** RECORDS PROVIDED follows **

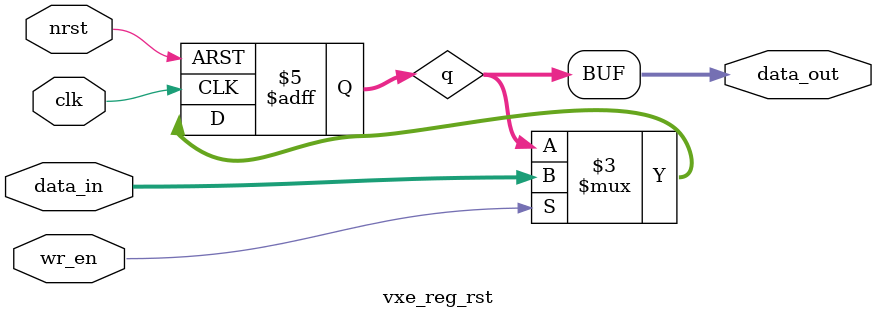
<source format=v>
/*
 * Copyright (c) 2020-2023 The VxEngine Project. All rights reserved.
 *
 * Redistribution and use in source and binary forms, with or without
 * modification, are permitted provided that the following conditions
 * are met:
 * 1. Redistributions of source code must retain the above copyright
 *    notice, this list of conditions and the following disclaimer.
 * 2. Redistributions in binary form must reproduce the above copyright
 *    notice, this list of conditions and the following disclaimer in the
 *    documentation and/or other materials provided with the distribution.
 *
 * THIS SOFTWARE IS PROVIDED BY THE AUTHOR AND CONTRIBUTORS ``AS IS'' AND
 * ANY EXPRESS OR IMPLIED WARRANTIES, INCLUDING, BUT NOT LIMITED TO, THE
 * IMPLIED WARRANTIES OF MERCHANTABILITY AND FITNESS FOR A PARTICULAR PURPOSE
 * ARE DISCLAIMED.  IN NO EVENT SHALL THE AUTHOR OR CONTRIBUTORS BE LIABLE
 * FOR ANY DIRECT, INDIRECT, INCIDENTAL, SPECIAL, EXEMPLARY, OR CONSEQUENTIAL
 * DAMAGES (INCLUDING, BUT NOT LIMITED TO, PROCUREMENT OF SUBSTITUTE GOODS
 * OR SERVICES; LOSS OF USE, DATA, OR PROFITS; OR BUSINESS INTERRUPTION)
 * HOWEVER CAUSED AND ON ANY THEORY OF LIABILITY, WHETHER IN CONTRACT, STRICT
 * LIABILITY, OR TORT (INCLUDING NEGLIGENCE OR OTHERWISE) ARISING IN ANY WAY
 * OUT OF THE USE OF THIS SOFTWARE, EVEN IF ADVISED OF THE POSSIBILITY OF
 * SUCH DAMAGE.
 */

/*
 * Parameterized register with reset signal
 */


/* Register */
module vxe_reg_rst #(
	parameter DATA_WIDTH = 32,	/* Register data width */
	parameter RST_VALUE = 0		/* Reset value */
)
(
	clk,
	nrst,
	/* Write control */
	wr_en,
	/* Data in/out */
	data_in,
	data_out
);
localparam [DATA_WIDTH-1:0]	RV = RST_VALUE;
/**/
input wire			clk;
input wire			nrst;
/* Write control */
input wire			wr_en;
/* Data in/out */
input wire [DATA_WIDTH-1:0]	data_in;
output wire [DATA_WIDTH-1:0]	data_out;


reg [DATA_WIDTH-1:0] q;

always @(posedge clk or negedge nrst)
begin
	if(!nrst)
		q <= RV;
	else if(wr_en)
		q <= data_in;
end


assign data_out = q;

endmodule /* vxe_reg_rst */

</source>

** End of RECORDS PROVIDED **

## ASSIGNED TASK
Pictures stay out; repeat all the rest of the records exactly.

## EXERCISE OUTPUT
<source format=v>
/*
 * Copyright (c) 2020-2023 The VxEngine Project. All rights reserved.
 *
 * Redistribution and use in source and binary forms, with or without
 * modification, are permitted provided that the following conditions
 * are met:
 * 1. Redistributions of source code must retain the above copyright
 *    notice, this list of conditions and the following disclaimer.
 * 2. Redistributions in binary form must reproduce the above copyright
 *    notice, this list of conditions and the following disclaimer in the
 *    documentation and/or other materials provided with the distribution.
 *
 * THIS SOFTWARE IS PROVIDED BY THE AUTHOR AND CONTRIBUTORS ``AS IS'' AND
 * ANY EXPRESS OR IMPLIED WARRANTIES, INCLUDING, BUT NOT LIMITED TO, THE
 * IMPLIED WARRANTIES OF MERCHANTABILITY AND FITNESS FOR A PARTICULAR PURPOSE
 * ARE DISCLAIMED.  IN NO EVENT SHALL THE AUTHOR OR CONTRIBUTORS BE LIABLE
 * FOR ANY DIRECT, INDIRECT, INCIDENTAL, SPECIAL, EXEMPLARY, OR CONSEQUENTIAL
 * DAMAGES (INCLUDING, BUT NOT LIMITED TO, PROCUREMENT OF SUBSTITUTE GOODS
 * OR SERVICES; LOSS OF USE, DATA, OR PROFITS; OR BUSINESS INTERRUPTION)
 * HOWEVER CAUSED AND ON ANY THEORY OF LIABILITY, WHETHER IN CONTRACT, STRICT
 * LIABILITY, OR TORT (INCLUDING NEGLIGENCE OR OTHERWISE) ARISING IN ANY WAY
 * OUT OF THE USE OF THIS SOFTWARE, EVEN IF ADVISED OF THE POSSIBILITY OF
 * SUCH DAMAGE.
 */

/*
 * Parameterized register with reset signal
 */


/* Register */
module vxe_reg_rst #(
	parameter DATA_WIDTH = 32,	/* Register data width */
	parameter RST_VALUE = 0		/* Reset value */
)
(
	clk,
	nrst,
	/* Write control */
	wr_en,
	/* Data in/out */
	data_in,
	data_out
);
localparam [DATA_WIDTH-1:0]	RV = RST_VALUE;
/**/
input wire			clk;
input wire			nrst;
/* Write control */
input wire			wr_en;
/* Data in/out */
input wire [DATA_WIDTH-1:0]	data_in;
output wire [DATA_WIDTH-1:0]	data_out;


reg [DATA_WIDTH-1:0] q;

always @(posedge clk or negedge nrst)
begin
	if(!nrst)
		q <= RV;
	else if(wr_en)
		q <= data_in;
end


assign data_out = q;

endmodule /* vxe_reg_rst */

</source>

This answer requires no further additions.